Late Monday, Mohamud’s attorneys filed a 66-page motion in U.S. District Court in Portland, Ore., seeking discovery of information that they believe will aid in an eventual challenge to the constitutionality of the law that authorized the surveillance used in his case. At the very least, they say, Mohamud deserves a new trial because he was not informed that the government used the warrantless program in bringing its case the first time.
That “raises a wide range of serious issues regarding suppression of unlawfully or unconstitutionally obtained evidence, dismissal or other sanctions based on the government’s intentional violation of governing rules, and, at least, a new trial based on new evidence of governmental overreaching,” wrote Stephen R. Sady, one of the three lawyers defending Mohamud who filed the motion.
A Justice Department spokesman declined to comment Monday.
Mohamud was informed last year that the FBI used evidence obtained through the NSA’s use of intercepts under a provision of a 2008 law that permits eavesdropping without warrants on Americans’ international phone calls and e-mails as long as the surveillance is targeted at foreigners overseas.
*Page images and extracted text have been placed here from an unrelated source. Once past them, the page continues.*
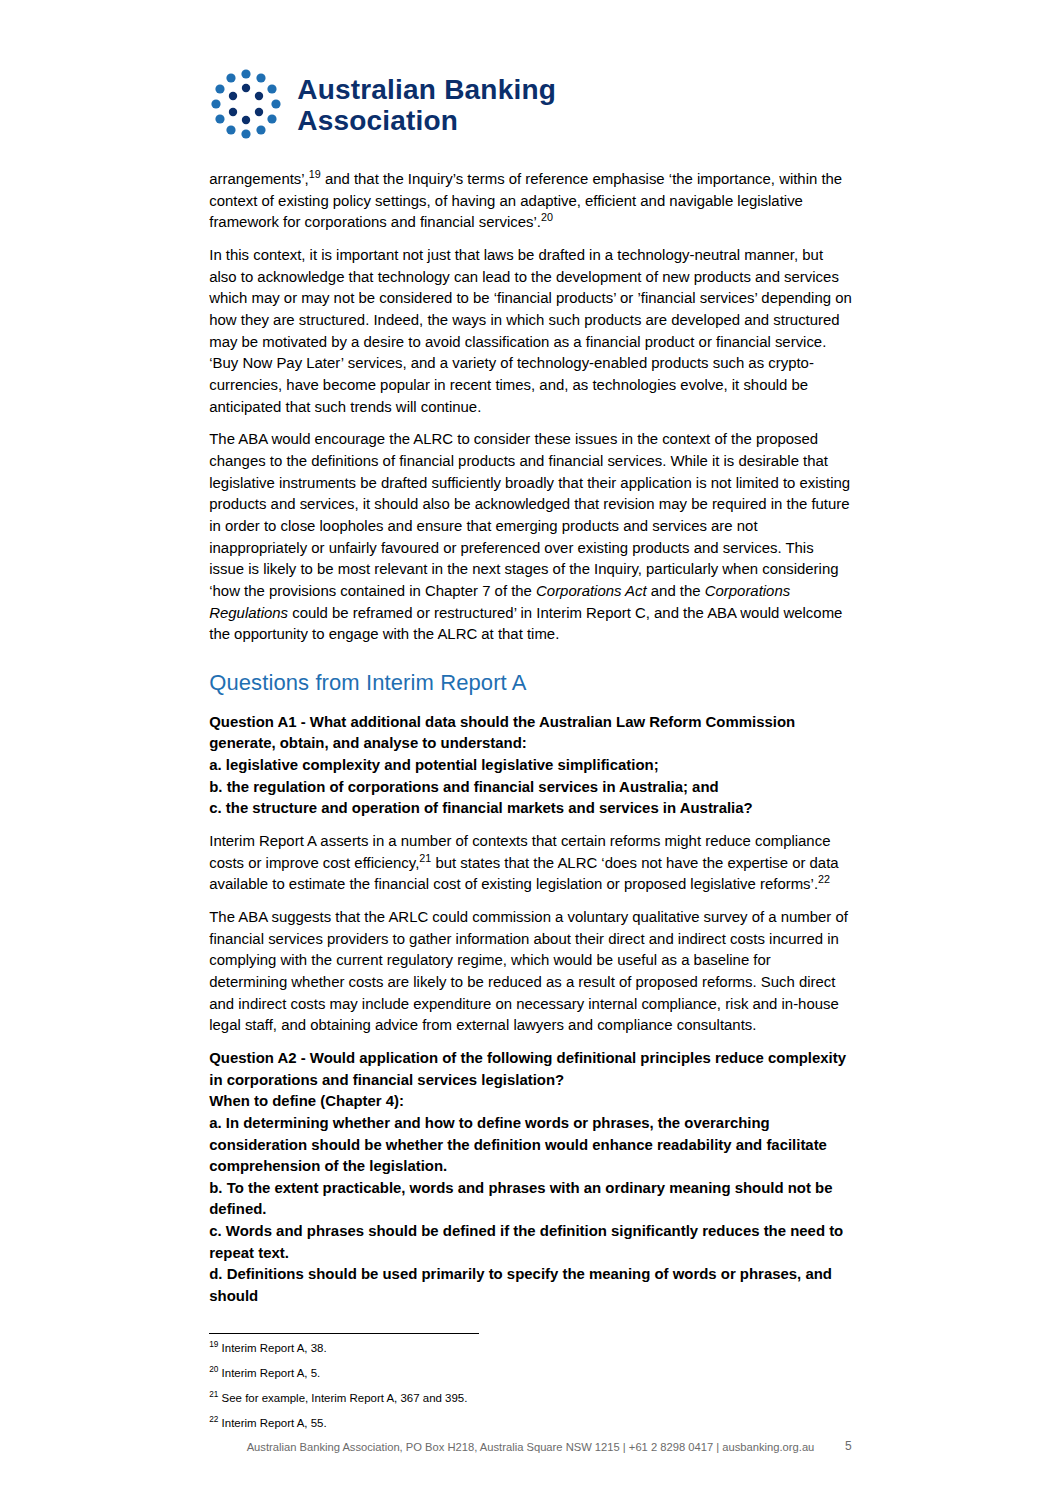Australian Banking
Association
arrangements’,19 and that the Inquiry’s terms of reference emphasise ‘the importance, within the context of existing policy settings, of having an adaptive, efficient and navigable legislative framework for corporations and financial services’.20
In this context, it is important not just that laws be drafted in a technology-neutral manner, but also to acknowledge that technology can lead to the development of new products and services which may or may not be considered to be ‘financial products’ or ’financial services’ depending on how they are structured. Indeed, the ways in which such products are developed and structured may be motivated by a desire to avoid classification as a financial product or financial service. ‘Buy Now Pay Later’ services, and a variety of technology-enabled products such as crypto-currencies, have become popular in recent times, and, as technologies evolve, it should be anticipated that such trends will continue.
The ABA would encourage the ALRC to consider these issues in the context of the proposed changes to the definitions of financial products and financial services. While it is desirable that legislative instruments be drafted sufficiently broadly that their application is not limited to existing products and services, it should also be acknowledged that revision may be required in the future in order to close loopholes and ensure that emerging products and services are not inappropriately or unfairly favoured or preferenced over existing products and services. This issue is likely to be most relevant in the next stages of the Inquiry, particularly when considering ‘how the provisions contained in Chapter 7 of the Corporations Act and the Corporations Regulations could be reframed or restructured’ in Interim Report C, and the ABA would welcome the opportunity to engage with the ALRC at that time.
Questions from Interim Report A
Question A1 - What additional data should the Australian Law Reform Commission generate, obtain, and analyse to understand:
a. legislative complexity and potential legislative simplification;
b. the regulation of corporations and financial services in Australia; and
c. the structure and operation of financial markets and services in Australia?
Interim Report A asserts in a number of contexts that certain reforms might reduce compliance costs or improve cost efficiency,21 but states that the ALRC ‘does not have the expertise or data available to estimate the financial cost of existing legislation or proposed legislative reforms’.22
The ABA suggests that the ARLC could commission a voluntary qualitative survey of a number of financial services providers to gather information about their direct and indirect costs incurred in complying with the current regulatory regime, which would be useful as a baseline for determining whether costs are likely to be reduced as a result of proposed reforms. Such direct and indirect costs may include expenditure on necessary internal compliance, risk and in-house legal staff, and obtaining advice from external lawyers and compliance consultants.
Question A2 - Would application of the following definitional principles reduce complexity in corporations and financial services legislation?
When to define (Chapter 4):
a. In determining whether and how to define words or phrases, the overarching consideration should be whether the definition would enhance readability and facilitate comprehension of the legislation.
b. To the extent practicable, words and phrases with an ordinary meaning should not be defined.
c. Words and phrases should be defined if the definition significantly reduces the need to repeat text.
d. Definitions should be used primarily to specify the meaning of words or phrases, and should
19 Interim Report A, 38.
20 Interim Report A, 5.
21 See for example, Interim Report A, 367 and 395.
22 Interim Report A, 55.
Australian Banking Association, PO Box H218, Australia Square NSW 1215 | +61 2 8298 0417 | ausbanking.org.au
5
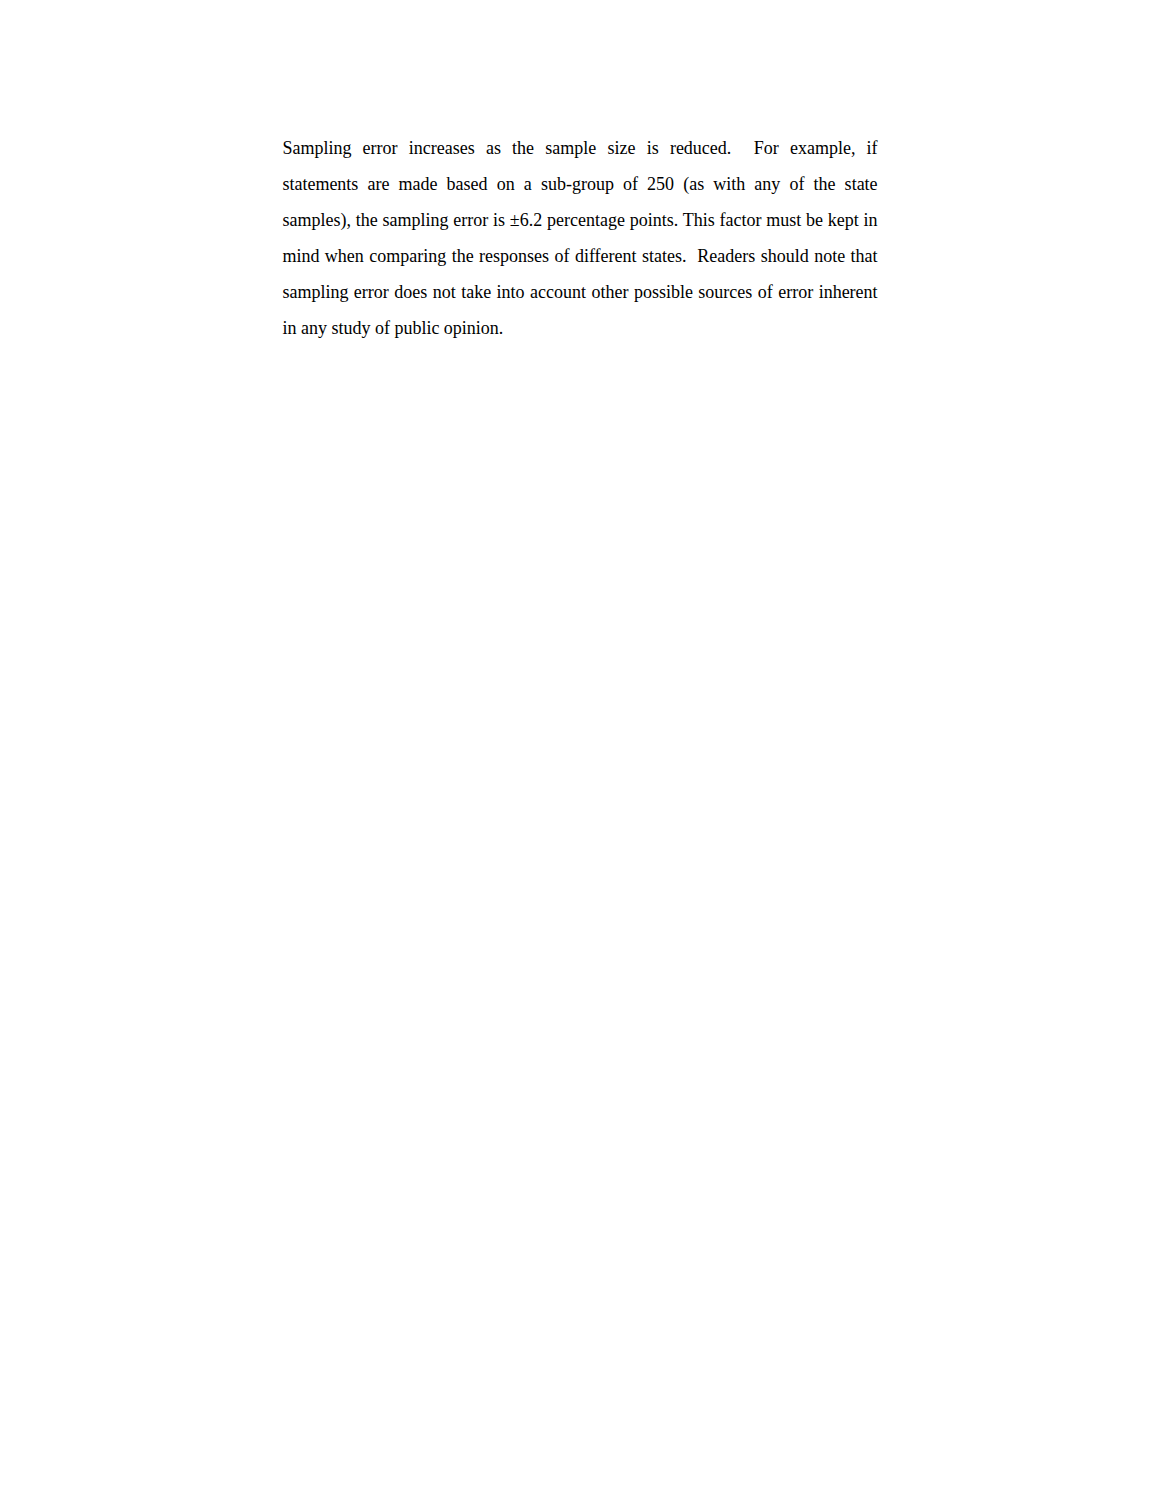Sampling error increases as the sample size is reduced. For example, if statements are made based on a sub-group of 250 (as with any of the state samples), the sampling error is ±6.2 percentage points. This factor must be kept in mind when comparing the responses of different states. Readers should note that sampling error does not take into account other possible sources of error inherent in any study of public opinion.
That provision, Section 702 of the FISA Amendments Act of 2008, has been challenged before, but the Supreme Court last year dismissed a lawsuit brought by a group of lawyers, journalists and human rights organizations on grounds that the plaintiffs could not prove they were caught up in the surveillance. The group believes the surveillance violates Americans’ constitutional privacy rights.
In that case, Clapper v. Amnesty International, Solicitor General Donald B. Verrilli Jr. assured the divided court that even though the plaintiffs did not have standing to challenge the law, some criminal defendant eventually would because prosecutors would notify people facing evidence derived from Section 702 surveillance.
In fact, prosecutors, who had been operating under a different policy, had not been alerting defendants when their cases were built using the warrantless eavesdropping. When Verrilli learned that was the case, he was angered, and after a protracted debate last summer, the Justice Department’s National Security Division revised its policy.
Last fall, it notified a defendant in Colorado for the first time that evidence from a warrantless wiretap was used against him. Then in November, federal prosecutors alerted Mohamud.
In the motion, Mohamud’s attorneys argued that the information prosecutors withheld may show that the government overreached. It also may show that the surveillance — even if constitutional — violated the statute’s requirements, they said.
The lawyers also want the prosecutors to reveal any evidence that might have come from other NSA surveillance, including the agency’s bulk collection of Americans’ phone call logs and Internet data from U.S. companies. The disclosures of those programs came over the last seven months following leaks by a former NSA contractor, Edward Snowden, and declassification of documents by the government.
“The government likely has records of every one of Mohamed’s calls and Internet communications,” they wrote.
Jameel Jaffer, a lawyer for the American Civil Liberties Union who argued before the Supreme Court on behalf of the plaintiffs in Clapper v. Amnesty International, welcomed Mohamud’s motion. “For five years the government insulated this statute from judicial review by concealing from criminal defendants how the evidence against them was obtained,” he said. “But it’s almost certain that the statute will be tested in this case. There’s no question that this defendant has both the right to more information about the way that the statute was used against him and a right to challenge the statute’s constitutionality.”